Desta vez pelas juntas de freguesia.
E perguntamos.
Este ainda é o nosso povo depois de 40 anos de "evolução"?
Será que as gaitas de foles, os bombos e as pandeiretas são os instrumentos reivindicativos ou contestários que julgam adequados ?
E os trajes regionais ?
E as frases sem sentido ?
E as "parangonas" do piegas e do relvas ?
E o triste espetáculo da carneirada festiva era para quê ou para quem ?
Depois de terem dado toda aquela musica para onde é que foram ou o que é que conseguiram para lá da triste figura de passeante anónimo decorado a rigor ?
Quem é esta gente de merda que nem "colhões" tem para partir um vidro ?
O que é que ali foram fazer esses estropicios políticos que dão pelo nome de Jerónimo de sousa e américo carlos ? Se calhar estou a confundir com o padre Américo.
Bom. Certamente para se assegurarem que a manifestação seria pacífica e que a estabilidade do regime não seria posta em causa. Para isso já chegaram os "infaustos" acontecimentos da manifestação dos indignados.
É bom recordarmos que somos um país de gente pacífica, sofredora, crente na virgem e no seu filho e no seu pai. Assim são felizes estes pobres de espírito, para gáudio dos homens do regime.
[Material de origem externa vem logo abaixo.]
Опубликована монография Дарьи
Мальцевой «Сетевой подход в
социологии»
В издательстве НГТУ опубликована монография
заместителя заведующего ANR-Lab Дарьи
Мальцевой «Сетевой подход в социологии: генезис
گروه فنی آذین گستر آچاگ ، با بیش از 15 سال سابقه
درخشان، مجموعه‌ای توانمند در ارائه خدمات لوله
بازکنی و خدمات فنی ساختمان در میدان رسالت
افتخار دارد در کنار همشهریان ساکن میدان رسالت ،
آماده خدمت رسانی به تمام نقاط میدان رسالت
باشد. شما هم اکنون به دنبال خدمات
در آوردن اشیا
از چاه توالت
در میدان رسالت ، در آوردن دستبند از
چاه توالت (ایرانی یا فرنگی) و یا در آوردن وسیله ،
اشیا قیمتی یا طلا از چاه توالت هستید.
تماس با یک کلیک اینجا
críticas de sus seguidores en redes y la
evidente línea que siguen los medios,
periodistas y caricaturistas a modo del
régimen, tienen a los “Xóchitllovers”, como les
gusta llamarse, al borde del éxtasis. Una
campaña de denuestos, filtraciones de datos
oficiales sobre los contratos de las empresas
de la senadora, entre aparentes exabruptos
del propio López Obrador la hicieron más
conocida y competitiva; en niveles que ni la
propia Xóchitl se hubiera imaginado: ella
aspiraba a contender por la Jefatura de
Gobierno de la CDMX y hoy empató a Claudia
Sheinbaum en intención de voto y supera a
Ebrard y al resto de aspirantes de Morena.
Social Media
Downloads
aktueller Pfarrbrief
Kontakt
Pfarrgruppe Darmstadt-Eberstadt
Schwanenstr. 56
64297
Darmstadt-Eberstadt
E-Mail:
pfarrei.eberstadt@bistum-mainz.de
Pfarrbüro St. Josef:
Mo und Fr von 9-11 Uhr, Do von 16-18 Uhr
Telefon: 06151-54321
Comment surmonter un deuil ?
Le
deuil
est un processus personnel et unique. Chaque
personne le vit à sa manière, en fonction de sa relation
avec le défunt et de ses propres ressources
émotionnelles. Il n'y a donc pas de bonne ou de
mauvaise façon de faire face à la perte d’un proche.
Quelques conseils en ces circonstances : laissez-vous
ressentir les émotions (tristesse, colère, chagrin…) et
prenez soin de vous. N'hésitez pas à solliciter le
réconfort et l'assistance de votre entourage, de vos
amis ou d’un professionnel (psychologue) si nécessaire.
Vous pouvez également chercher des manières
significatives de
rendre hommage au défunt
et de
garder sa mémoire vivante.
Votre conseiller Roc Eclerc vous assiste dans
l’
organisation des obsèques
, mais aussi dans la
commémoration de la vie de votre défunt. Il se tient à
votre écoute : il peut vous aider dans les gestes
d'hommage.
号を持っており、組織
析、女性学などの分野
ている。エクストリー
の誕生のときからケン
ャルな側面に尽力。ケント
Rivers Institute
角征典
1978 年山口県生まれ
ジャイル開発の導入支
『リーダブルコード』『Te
Mais uma vez demonstraram que somos gente "civilizada" e "esclarecida", que compreende as dificuldades do país e aceita os sacrifios que lhe são impostos.
É certo que não gosta que lhe tirem as freguesias.
Mas dizem isso com um sorriso nos lábios e ao som de musica folclórica.
Que mais poderá querer este regime ?
Deliberado, por acidente ou acaso, o certo é que ainda se vai mantendo e acarinhando esta cultura secular que continua a ser a grande fornecedora do produto nacional.
O povo deve continuar a ser formatado desde pequeno e o novo estado continua a dar-lhes o mesmo que lhes deu o estado novo.
A única coisa que mudou foi a lei do "ajuntamento".
Hoje já podem circular em grupos por todo o País.
O antigo lobo passou a cão de guarda. Assim o rebanho terá sempre por perto um qualquer jerónimo ou arménio, que velará pelo bom comportamento do mesmo.
O antigo lobo passou a cão de guarda. Assim o rebanho terá sempre por perto um qualquer jerónimo ou arménio, que velará pelo bom comportamento do mesmo.